_Directions_
For the listing below, output exactly the lines from the line with "X383540Y359410D02*" up to and including the line with "Y629810D02*", and no other lines.

_Provided data_
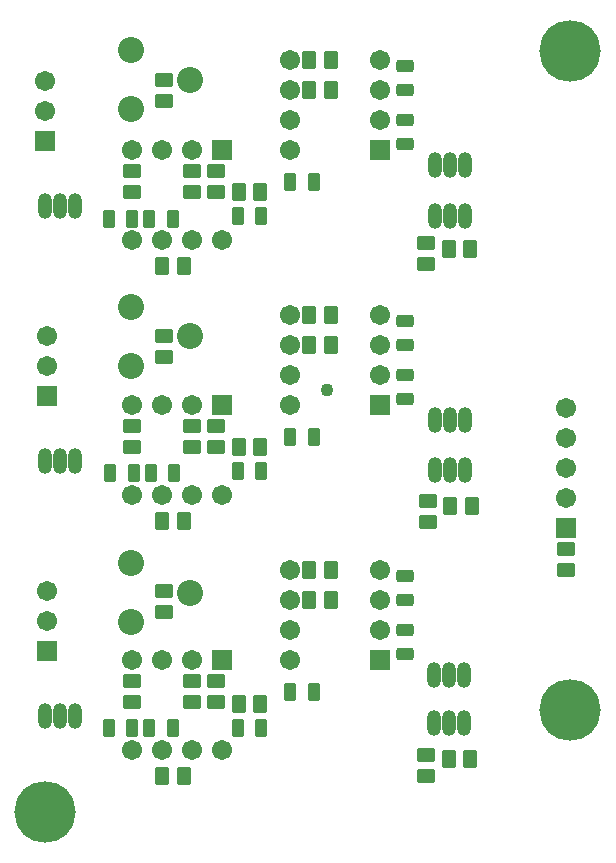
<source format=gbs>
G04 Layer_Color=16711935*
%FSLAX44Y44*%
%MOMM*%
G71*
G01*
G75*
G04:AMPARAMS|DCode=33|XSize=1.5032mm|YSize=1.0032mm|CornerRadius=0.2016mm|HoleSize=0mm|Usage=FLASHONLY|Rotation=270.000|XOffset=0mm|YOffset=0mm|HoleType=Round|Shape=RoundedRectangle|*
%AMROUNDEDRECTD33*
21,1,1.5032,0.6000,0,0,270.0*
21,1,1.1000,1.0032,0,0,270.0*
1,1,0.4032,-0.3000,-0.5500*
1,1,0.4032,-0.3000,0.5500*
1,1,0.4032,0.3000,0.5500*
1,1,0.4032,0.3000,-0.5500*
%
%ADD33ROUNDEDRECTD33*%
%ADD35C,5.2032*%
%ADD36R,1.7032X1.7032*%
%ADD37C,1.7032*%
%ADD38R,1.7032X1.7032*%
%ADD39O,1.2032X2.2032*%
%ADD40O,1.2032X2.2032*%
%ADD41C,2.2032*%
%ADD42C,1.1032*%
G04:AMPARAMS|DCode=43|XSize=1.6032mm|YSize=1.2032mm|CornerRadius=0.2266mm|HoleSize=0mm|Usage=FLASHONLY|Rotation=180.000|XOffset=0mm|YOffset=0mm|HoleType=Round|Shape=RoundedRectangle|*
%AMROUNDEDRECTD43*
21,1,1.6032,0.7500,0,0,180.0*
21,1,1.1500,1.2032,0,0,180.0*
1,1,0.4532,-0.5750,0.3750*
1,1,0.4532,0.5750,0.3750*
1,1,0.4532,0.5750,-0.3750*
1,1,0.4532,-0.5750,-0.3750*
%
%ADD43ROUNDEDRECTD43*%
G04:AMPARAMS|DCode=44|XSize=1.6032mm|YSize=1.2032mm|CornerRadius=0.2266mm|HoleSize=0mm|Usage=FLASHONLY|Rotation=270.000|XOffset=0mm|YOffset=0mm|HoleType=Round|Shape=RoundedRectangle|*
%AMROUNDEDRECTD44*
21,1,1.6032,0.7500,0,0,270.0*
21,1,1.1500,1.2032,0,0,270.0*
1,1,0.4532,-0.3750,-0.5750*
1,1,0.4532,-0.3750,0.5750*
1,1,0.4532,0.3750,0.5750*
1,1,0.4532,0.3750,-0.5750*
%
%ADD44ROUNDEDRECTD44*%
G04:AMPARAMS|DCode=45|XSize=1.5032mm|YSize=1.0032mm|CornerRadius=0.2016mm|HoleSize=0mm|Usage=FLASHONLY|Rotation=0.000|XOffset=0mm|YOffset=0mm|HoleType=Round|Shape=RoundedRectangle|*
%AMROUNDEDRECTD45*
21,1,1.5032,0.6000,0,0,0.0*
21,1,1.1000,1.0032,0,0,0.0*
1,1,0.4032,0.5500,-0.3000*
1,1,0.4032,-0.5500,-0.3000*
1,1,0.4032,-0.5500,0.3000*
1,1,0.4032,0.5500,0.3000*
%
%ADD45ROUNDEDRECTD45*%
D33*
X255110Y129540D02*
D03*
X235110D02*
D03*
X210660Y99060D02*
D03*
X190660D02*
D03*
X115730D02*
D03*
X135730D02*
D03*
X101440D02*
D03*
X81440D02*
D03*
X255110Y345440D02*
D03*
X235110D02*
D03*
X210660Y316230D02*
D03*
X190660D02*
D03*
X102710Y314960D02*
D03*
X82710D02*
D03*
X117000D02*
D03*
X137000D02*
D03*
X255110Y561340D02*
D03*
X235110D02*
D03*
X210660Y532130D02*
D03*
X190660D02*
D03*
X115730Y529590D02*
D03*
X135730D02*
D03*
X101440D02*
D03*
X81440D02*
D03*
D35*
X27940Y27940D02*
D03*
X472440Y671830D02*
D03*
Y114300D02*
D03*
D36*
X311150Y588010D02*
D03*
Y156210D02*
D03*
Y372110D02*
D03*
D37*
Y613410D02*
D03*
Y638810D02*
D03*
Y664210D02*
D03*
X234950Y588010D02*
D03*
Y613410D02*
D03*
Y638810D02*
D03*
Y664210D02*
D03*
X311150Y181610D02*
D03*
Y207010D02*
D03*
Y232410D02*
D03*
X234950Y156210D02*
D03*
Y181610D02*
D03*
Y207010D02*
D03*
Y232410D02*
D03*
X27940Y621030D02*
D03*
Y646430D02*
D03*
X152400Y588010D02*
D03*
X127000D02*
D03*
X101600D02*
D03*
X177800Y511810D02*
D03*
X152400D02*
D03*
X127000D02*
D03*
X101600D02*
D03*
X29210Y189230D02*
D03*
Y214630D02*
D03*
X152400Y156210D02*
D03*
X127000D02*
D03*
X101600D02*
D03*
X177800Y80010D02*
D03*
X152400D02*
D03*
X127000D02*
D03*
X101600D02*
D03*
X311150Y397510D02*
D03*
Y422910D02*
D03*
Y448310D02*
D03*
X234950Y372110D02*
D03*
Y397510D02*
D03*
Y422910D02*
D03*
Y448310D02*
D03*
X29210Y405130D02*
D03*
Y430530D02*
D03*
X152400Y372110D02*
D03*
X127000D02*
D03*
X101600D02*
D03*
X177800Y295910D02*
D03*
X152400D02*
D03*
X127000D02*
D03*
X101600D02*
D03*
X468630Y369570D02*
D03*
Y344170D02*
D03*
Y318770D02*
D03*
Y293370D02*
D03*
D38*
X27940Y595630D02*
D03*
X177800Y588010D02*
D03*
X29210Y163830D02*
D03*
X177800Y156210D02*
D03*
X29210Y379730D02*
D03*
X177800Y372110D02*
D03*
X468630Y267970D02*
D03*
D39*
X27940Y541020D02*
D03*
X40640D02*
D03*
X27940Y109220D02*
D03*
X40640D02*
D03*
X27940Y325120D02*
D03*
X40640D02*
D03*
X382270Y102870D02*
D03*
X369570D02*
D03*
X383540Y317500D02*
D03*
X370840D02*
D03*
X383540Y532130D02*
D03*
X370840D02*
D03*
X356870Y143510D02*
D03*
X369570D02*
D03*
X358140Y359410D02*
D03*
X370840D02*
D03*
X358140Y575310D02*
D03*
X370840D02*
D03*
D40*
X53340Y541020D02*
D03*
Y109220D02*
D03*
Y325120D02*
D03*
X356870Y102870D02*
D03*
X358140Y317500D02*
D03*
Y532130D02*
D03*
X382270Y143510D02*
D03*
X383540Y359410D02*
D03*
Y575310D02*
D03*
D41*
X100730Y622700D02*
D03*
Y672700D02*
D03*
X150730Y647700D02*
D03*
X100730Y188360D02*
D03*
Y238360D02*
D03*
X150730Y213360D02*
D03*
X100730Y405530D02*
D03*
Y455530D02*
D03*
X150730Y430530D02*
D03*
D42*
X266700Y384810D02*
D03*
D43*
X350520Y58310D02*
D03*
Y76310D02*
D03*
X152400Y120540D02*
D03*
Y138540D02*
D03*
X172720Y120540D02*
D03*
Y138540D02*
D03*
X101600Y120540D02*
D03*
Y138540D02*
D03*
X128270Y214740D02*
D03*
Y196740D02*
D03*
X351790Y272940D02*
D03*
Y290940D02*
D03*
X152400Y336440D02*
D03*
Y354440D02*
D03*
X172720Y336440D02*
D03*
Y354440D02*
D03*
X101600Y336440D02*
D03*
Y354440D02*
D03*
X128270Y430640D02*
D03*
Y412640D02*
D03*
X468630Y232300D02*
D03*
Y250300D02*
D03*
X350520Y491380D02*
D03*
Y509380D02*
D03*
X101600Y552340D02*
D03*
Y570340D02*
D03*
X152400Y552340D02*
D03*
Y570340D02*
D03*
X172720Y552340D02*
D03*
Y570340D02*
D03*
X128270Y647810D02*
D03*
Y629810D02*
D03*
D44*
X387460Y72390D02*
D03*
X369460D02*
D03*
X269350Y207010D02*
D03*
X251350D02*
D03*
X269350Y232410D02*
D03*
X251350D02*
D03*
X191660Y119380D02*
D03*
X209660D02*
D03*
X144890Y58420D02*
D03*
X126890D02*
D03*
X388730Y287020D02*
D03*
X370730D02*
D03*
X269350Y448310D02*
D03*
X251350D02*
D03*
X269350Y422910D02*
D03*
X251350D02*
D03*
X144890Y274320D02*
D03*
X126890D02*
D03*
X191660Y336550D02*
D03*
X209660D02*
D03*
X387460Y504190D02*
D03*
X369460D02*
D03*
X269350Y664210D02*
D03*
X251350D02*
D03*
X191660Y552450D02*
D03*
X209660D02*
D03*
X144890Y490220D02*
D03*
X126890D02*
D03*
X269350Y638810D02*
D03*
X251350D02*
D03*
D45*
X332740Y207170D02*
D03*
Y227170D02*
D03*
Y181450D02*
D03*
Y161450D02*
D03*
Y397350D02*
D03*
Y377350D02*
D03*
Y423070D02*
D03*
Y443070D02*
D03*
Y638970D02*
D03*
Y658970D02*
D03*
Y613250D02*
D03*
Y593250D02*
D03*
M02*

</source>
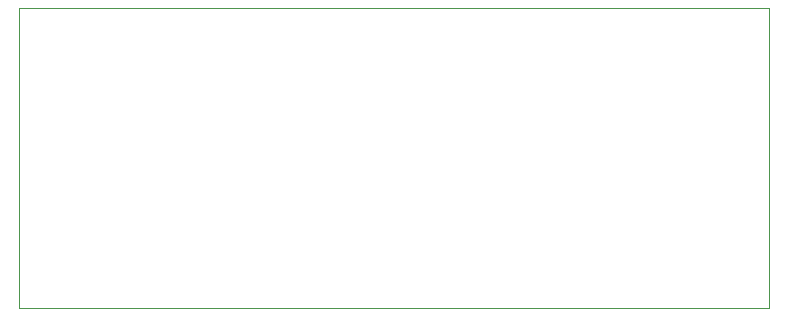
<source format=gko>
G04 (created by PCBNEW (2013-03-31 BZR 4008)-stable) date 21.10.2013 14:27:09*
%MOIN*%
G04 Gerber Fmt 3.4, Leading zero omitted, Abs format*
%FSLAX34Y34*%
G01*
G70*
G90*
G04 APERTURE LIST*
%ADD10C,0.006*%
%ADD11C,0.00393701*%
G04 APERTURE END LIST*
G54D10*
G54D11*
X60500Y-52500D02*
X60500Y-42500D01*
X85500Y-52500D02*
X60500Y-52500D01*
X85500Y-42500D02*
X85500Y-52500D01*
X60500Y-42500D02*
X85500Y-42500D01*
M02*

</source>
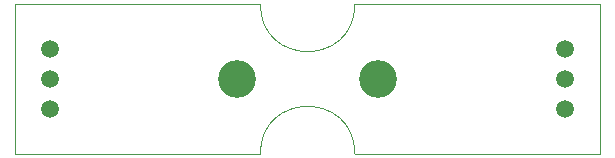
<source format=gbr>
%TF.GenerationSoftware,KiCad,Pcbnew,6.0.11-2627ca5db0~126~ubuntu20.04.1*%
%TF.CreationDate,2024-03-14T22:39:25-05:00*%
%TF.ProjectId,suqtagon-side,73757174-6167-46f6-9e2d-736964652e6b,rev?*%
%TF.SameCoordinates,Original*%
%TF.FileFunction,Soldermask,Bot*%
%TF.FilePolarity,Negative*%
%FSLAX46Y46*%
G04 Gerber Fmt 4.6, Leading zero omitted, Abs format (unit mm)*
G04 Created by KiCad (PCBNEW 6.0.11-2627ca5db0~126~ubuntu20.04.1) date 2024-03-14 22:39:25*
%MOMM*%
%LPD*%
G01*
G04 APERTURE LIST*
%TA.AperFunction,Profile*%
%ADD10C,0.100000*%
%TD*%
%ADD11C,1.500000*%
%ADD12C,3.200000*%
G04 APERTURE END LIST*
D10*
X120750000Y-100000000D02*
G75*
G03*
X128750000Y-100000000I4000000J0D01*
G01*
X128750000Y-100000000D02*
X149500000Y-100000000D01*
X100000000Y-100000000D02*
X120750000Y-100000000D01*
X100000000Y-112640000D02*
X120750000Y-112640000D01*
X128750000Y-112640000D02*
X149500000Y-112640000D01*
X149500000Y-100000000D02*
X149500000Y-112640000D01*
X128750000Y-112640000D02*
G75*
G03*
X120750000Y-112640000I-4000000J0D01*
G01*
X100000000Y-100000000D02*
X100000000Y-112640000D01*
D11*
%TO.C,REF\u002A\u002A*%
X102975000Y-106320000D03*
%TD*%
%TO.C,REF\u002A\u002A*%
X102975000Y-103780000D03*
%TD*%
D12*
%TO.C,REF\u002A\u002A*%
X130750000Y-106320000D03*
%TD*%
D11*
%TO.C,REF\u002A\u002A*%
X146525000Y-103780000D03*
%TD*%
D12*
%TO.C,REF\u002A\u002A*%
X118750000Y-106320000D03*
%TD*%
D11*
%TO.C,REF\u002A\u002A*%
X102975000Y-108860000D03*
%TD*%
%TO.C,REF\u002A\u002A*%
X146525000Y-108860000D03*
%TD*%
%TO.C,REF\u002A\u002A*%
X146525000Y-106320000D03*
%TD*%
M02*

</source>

_Task answer_
X383540Y359410D02*
D03*
Y575310D02*
D03*
D41*
X100730Y622700D02*
D03*
Y672700D02*
D03*
X150730Y647700D02*
D03*
X100730Y188360D02*
D03*
Y238360D02*
D03*
X150730Y213360D02*
D03*
X100730Y405530D02*
D03*
Y455530D02*
D03*
X150730Y430530D02*
D03*
D42*
X266700Y384810D02*
D03*
D43*
X350520Y58310D02*
D03*
Y76310D02*
D03*
X152400Y120540D02*
D03*
Y138540D02*
D03*
X172720Y120540D02*
D03*
Y138540D02*
D03*
X101600Y120540D02*
D03*
Y138540D02*
D03*
X128270Y214740D02*
D03*
Y196740D02*
D03*
X351790Y272940D02*
D03*
Y290940D02*
D03*
X152400Y336440D02*
D03*
Y354440D02*
D03*
X172720Y336440D02*
D03*
Y354440D02*
D03*
X101600Y336440D02*
D03*
Y354440D02*
D03*
X128270Y430640D02*
D03*
Y412640D02*
D03*
X468630Y232300D02*
D03*
Y250300D02*
D03*
X350520Y491380D02*
D03*
Y509380D02*
D03*
X101600Y552340D02*
D03*
Y570340D02*
D03*
X152400Y552340D02*
D03*
Y570340D02*
D03*
X172720Y552340D02*
D03*
Y570340D02*
D03*
X128270Y647810D02*
D03*
Y629810D02*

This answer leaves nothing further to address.